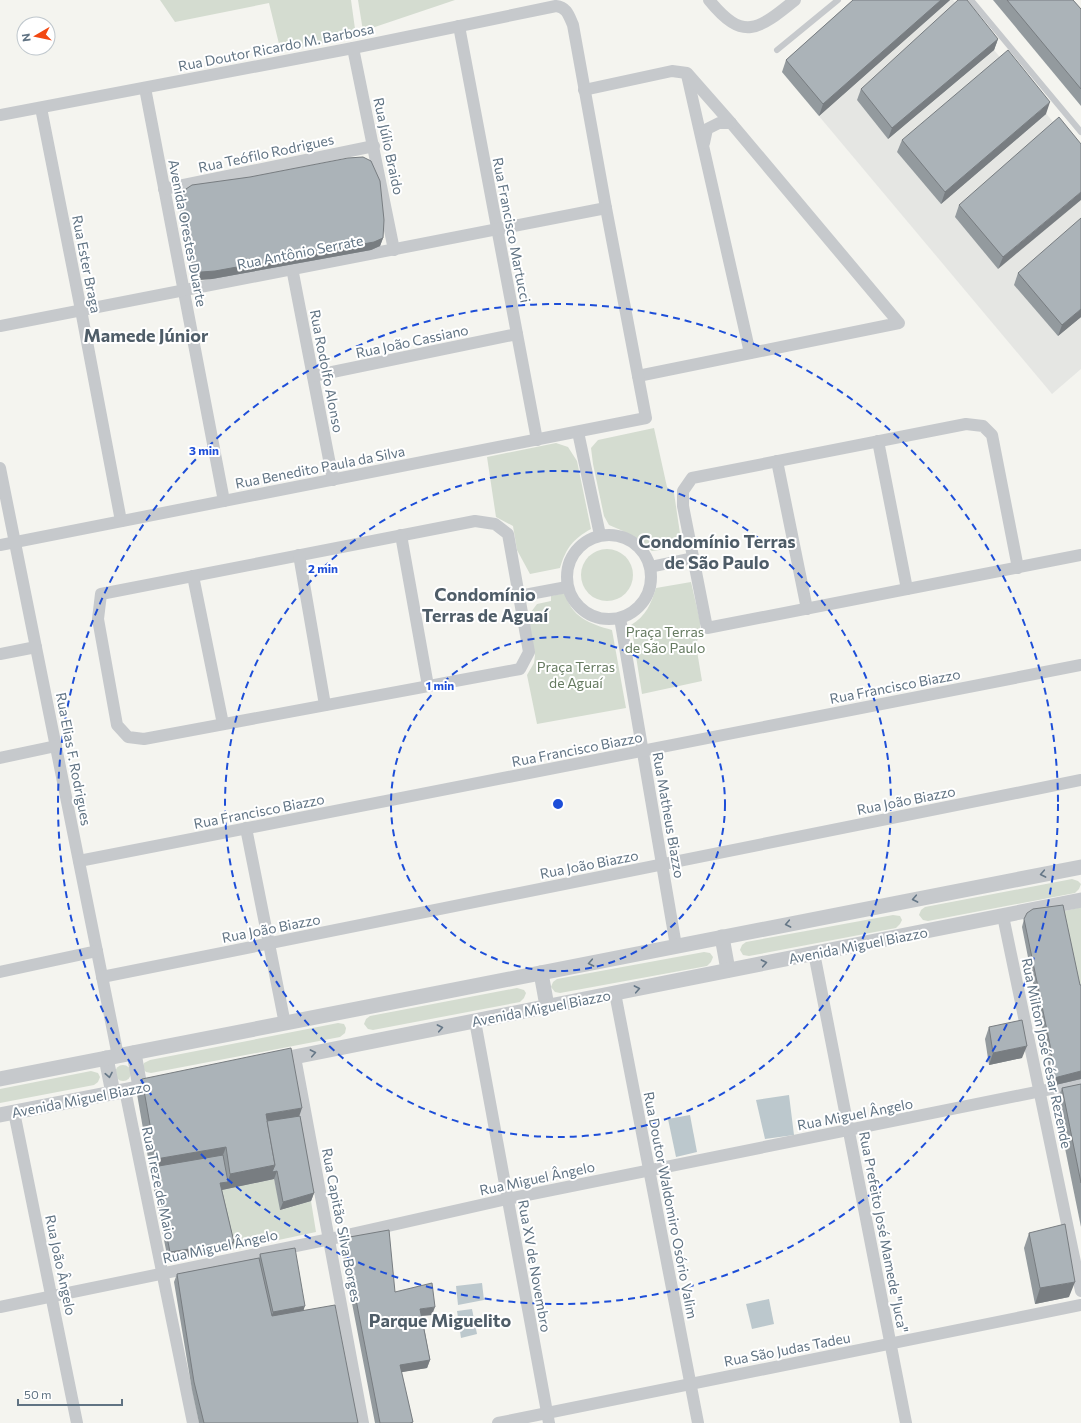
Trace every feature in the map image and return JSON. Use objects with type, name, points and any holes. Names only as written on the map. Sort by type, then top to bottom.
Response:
[{"type":"street","points":[[709,0],[727,20],[738,26],[750,27],[768,22],[795,0]]},
{"type":"street","name":"Rua Doutor Ricardo M. Barbosa","points":[[0,115],[353,48],[556,6],[562,6],[566,10],[573,25],[584,90]]},
{"type":"street","name":"Rua Francisco Martucci","points":[[459,26],[496,230],[537,440]]},
{"type":"street","name":"Rua Júlio Braido","points":[[353,48],[394,250]]},
{"type":"street","points":[[672,71],[687,73],[731,123],[899,324],[638,376],[584,90],[672,71]]},
{"type":"street","points":[[687,73],[703,150],[750,354]]},
{"type":"street","name":"Avenida Orestes Duarte","points":[[145,88],[224,501]]},
{"type":"street","name":"Rua Ester Braga","points":[[40,108],[81,310],[121,521]]},
{"type":"street","points":[[703,150],[704,134],[707,129],[719,123],[731,123]]},
{"type":"street","name":"Rua Teófilo Rodrigues","points":[[164,189],[374,146]]},
{"type":"street","name":"Rua Antônio Serrate","points":[[0,326],[606,208]]},
{"type":"street","name":"Rua Rodolfo Alonso","points":[[292,268],[333,480]]},
{"type":"street","name":"Rua João Cassiano","points":[[313,376],[517,334]]},
{"type":"street","name":"Rua Benedito Paula da Silva","points":[[0,544],[646,418],[638,376]]},
{"type":"street","points":[[1018,568],[992,435],[983,426],[966,424],[692,478],[683,491],[683,506],[707,628],[1018,568],[1081,555]]},
{"type":"street","points":[[578,432],[600,535]]},
{"type":"street","points":[[878,442],[907,589]]},
{"type":"street","points":[[777,462],[806,609]]},
{"type":"street","name":"Rua Elias F. Rodrigues","points":[[0,468],[102,977],[112,1057]]},
{"type":"street","points":[[475,521],[495,524],[508,534],[529,652],[520,669],[144,739],[128,737],[117,725],[98,619],[101,594],[299,555],[475,521]]},
{"type":"street","points":[[401,535],[428,686]]},
{"type":"street","points":[[600,535],[617,535],[632,541],[644,552],[650,568],[651,584],[645,599],[634,611],[620,618],[603,620],[587,614],[574,602],[567,587],[566,570],[573,554],[584,541],[600,535]]},
{"type":"street","points":[[299,555],[325,705]]},
{"type":"street","points":[[650,568],[693,558]]},
{"type":"street","points":[[193,576],[223,724]]},
{"type":"street","points":[[519,596],[567,587]]},
{"type":"street","name":"Rua Matheus Biazzo","points":[[620,618],[676,946]]},
{"type":"street","points":[[0,654],[36,647]]},
{"type":"street","name":"Rua Francisco Biazzo","points":[[79,861],[1081,665]]},
{"type":"street","points":[[0,758],[56,746]]},
{"type":"street","name":"Rua João Biazzo","points":[[102,977],[1081,780]]},
{"type":"street","points":[[246,828],[285,1024]]},
{"type":"street","points":[[0,1079],[1081,867]]},
{"type":"street","name":"Avenida Miguel Biazzo","points":[[256,1064],[1081,900]]},
{"type":"street","name":"Rua Milton José César Rezende","points":[[1003,916],[1081,1291]]},
{"type":"street","points":[[722,937],[728,970]]},
{"type":"street","points":[[0,972],[97,951]]},
{"type":"street","name":"Rua Prefeito José Mamede \"Juca\"","points":[[814,953],[906,1423]]},
{"type":"street","points":[[541,973],[547,1006]]},
{"type":"street","name":"Rua Doutor Waldomiro Osório Valim","points":[[614,993],[698,1423]]},
{"type":"street","name":"Rua XV de Novembro","points":[[475,1021],[548,1418]]},
{"type":"street","points":[[134,1053],[140,1087]]},
{"type":"street","points":[[112,1057],[119,1092]]},
{"type":"street","name":"Rua Capitão Silva Borges","points":[[295,1057],[363,1423]]},
{"type":"street","name":"Avenida Miguel Biazzo","points":[[7,1114],[171,1081]]},
{"type":"street","name":"Rua Miguel Ângelo","points":[[0,1307],[330,1239],[508,1199],[1081,1083]]},
{"type":"street","name":"Rua Treze de Maio","points":[[119,1092],[163,1273],[193,1423]]},
{"type":"street","name":"Rua João Ângelo","points":[[7,1114],[52,1296],[77,1423]]},
{"type":"street","name":"Rua São Judas Tadeu","points":[[498,1423],[548,1418],[690,1384],[1081,1305]]},
{"type":"lane","points":[[777,50],[838,0]]},
{"type":"lane","points":[[971,0],[1081,132]]},
{"type":"shaded area","points":[[862,0],[953,0],[1081,156],[1081,369],[1052,394],[782,72]]},
{"type":"shaded area","points":[[789,1095],[794,1135],[765,1139],[756,1100]]},
{"type":"shaded area","points":[[690,1115],[697,1152],[676,1157],[668,1119]]},
{"type":"shaded area","points":[[482,1283],[484,1300],[458,1305],[456,1286]]},
{"type":"shaded area","points":[[769,1299],[774,1324],[752,1329],[746,1304]]},
{"type":"shaded area","points":[[472,1309],[477,1334],[461,1338],[457,1311]]},
{"type":"green space","points":[[160,0],[351,0],[356,36],[281,52],[269,3],[175,22]]},
{"type":"green space","points":[[358,0],[455,0],[363,31]]},
{"type":"green space","points":[[654,428],[667,487],[674,493],[682,547],[652,551],[623,531],[609,525],[604,516],[591,448],[598,440]]},
{"type":"green space","points":[[556,443],[568,447],[577,461],[591,529],[579,536],[571,545],[560,568],[530,574],[517,550],[513,526],[496,517],[487,457]]},
{"type":"green space","points":[[607,549],[621,553],[629,561],[633,575],[629,589],[621,597],[607,601],[593,597],[585,589],[581,575],[585,561],[593,553]]},
{"type":"green space","name":"Praça Terras de São Paulo","points":[[691,582],[700,621],[700,632],[696,645],[702,681],[642,694],[631,625],[644,614],[656,588]]},
{"type":"green space","name":"Praça Terras de Aguaí","points":[[565,593],[572,608],[582,618],[596,625],[612,630],[626,708],[537,724],[527,675],[534,663],[535,655],[528,616],[537,604],[551,601],[551,596]]},
{"type":"green space","points":[[1072,879],[1081,884],[1075,893],[928,921],[923,920],[919,915],[921,910],[925,907]]},
{"type":"green space","points":[[1081,907],[1081,992],[1061,912]]},
{"type":"green space","points":[[893,915],[900,916],[902,920],[896,928],[749,956],[743,955],[740,950],[742,945],[746,942]]},
{"type":"green space","points":[[704,952],[710,953],[713,957],[707,966],[560,993],[555,992],[551,987],[553,982],[557,979]]},
{"type":"green space","points":[[517,988],[524,990],[526,993],[520,1002],[373,1030],[368,1029],[364,1024],[366,1019],[370,1016]]},
{"type":"green space","points":[[338,1023],[344,1024],[346,1028],[345,1033],[340,1037],[151,1073],[146,1072],[142,1068],[144,1063],[150,1060]]},
{"type":"green space","points":[[123,1065],[130,1070],[131,1073],[126,1080],[123,1081],[116,1076],[115,1073],[120,1066]]},
{"type":"green space","points":[[91,1071],[98,1073],[100,1077],[98,1082],[94,1085],[0,1103],[0,1089]]},
{"type":"green space","points":[[274,1179],[281,1210],[311,1201],[316,1232],[231,1250],[217,1191]]},
{"type":"building","points":[[853,0],[941,0],[823,104],[786,60]]},
{"type":"building","points":[[958,0],[967,0],[998,39],[892,128],[861,89]]},
{"type":"building","points":[[1007,0],[1073,0],[1081,9],[1081,89]]},
{"type":"building","points":[[1008,50],[1050,102],[945,192],[902,140]]},
{"type":"building","points":[[1059,117],[1081,144],[1081,192],[1003,257],[959,205]]},
{"type":"building","points":[[363,157],[371,161],[380,181],[384,220],[383,238],[374,242],[215,271],[201,272],[196,269],[182,198],[186,189],[192,185],[250,177],[348,158]]},
{"type":"building","points":[[1081,218],[1081,309],[1062,325],[1018,273]]},
{"type":"building","points":[[1063,905],[1081,985],[1081,1071],[1054,1078],[1050,1045],[1024,919],[1027,913],[1033,909]]},
{"type":"building","points":[[1022,1020],[1027,1046],[993,1053],[989,1027]]},
{"type":"building","points":[[291,1048],[302,1108],[266,1114],[275,1165],[230,1174],[226,1147],[156,1159],[142,1079]]},
{"type":"building","points":[[1081,1084],[1081,1183],[1062,1088]]},
{"type":"building","points":[[300,1116],[314,1193],[283,1202],[277,1171],[272,1172],[275,1165],[267,1121]]},
{"type":"building","points":[[223,1155],[228,1182],[220,1183],[234,1242],[170,1252],[153,1167]]},
{"type":"building","points":[[1065,1224],[1075,1282],[1040,1288],[1029,1233]]},
{"type":"building","points":[[389,1230],[395,1292],[432,1283],[435,1307],[420,1309],[430,1360],[400,1365],[413,1422],[410,1423],[380,1423],[344,1238]]},
{"type":"building","points":[[295,1248],[305,1306],[273,1312],[260,1254]]},
{"type":"building","points":[[259,1258],[272,1316],[335,1305],[358,1423],[204,1423],[194,1382],[177,1274]]},
{"type":"district","name":"Mamede Júnior","points":[[146,335]]},
{"type":"district","name":"Condomínio Terras de São Paulo","points":[[717,551]]},
{"type":"district","name":"Condomínio Terras de Aguaí","points":[[485,604]]},
{"type":"district","name":"Parque Miguelito","points":[[440,1320]]}]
****
Task goal:
Search the data above for the string "Avenida" and report each line that holds it.

Task output:
{"type":"street","name":"Avenida Orestes Duarte","points":[[145,88],[224,501]]},
{"type":"street","name":"Avenida Miguel Biazzo","points":[[256,1064],[1081,900]]},
{"type":"street","name":"Avenida Miguel Biazzo","points":[[7,1114],[171,1081]]},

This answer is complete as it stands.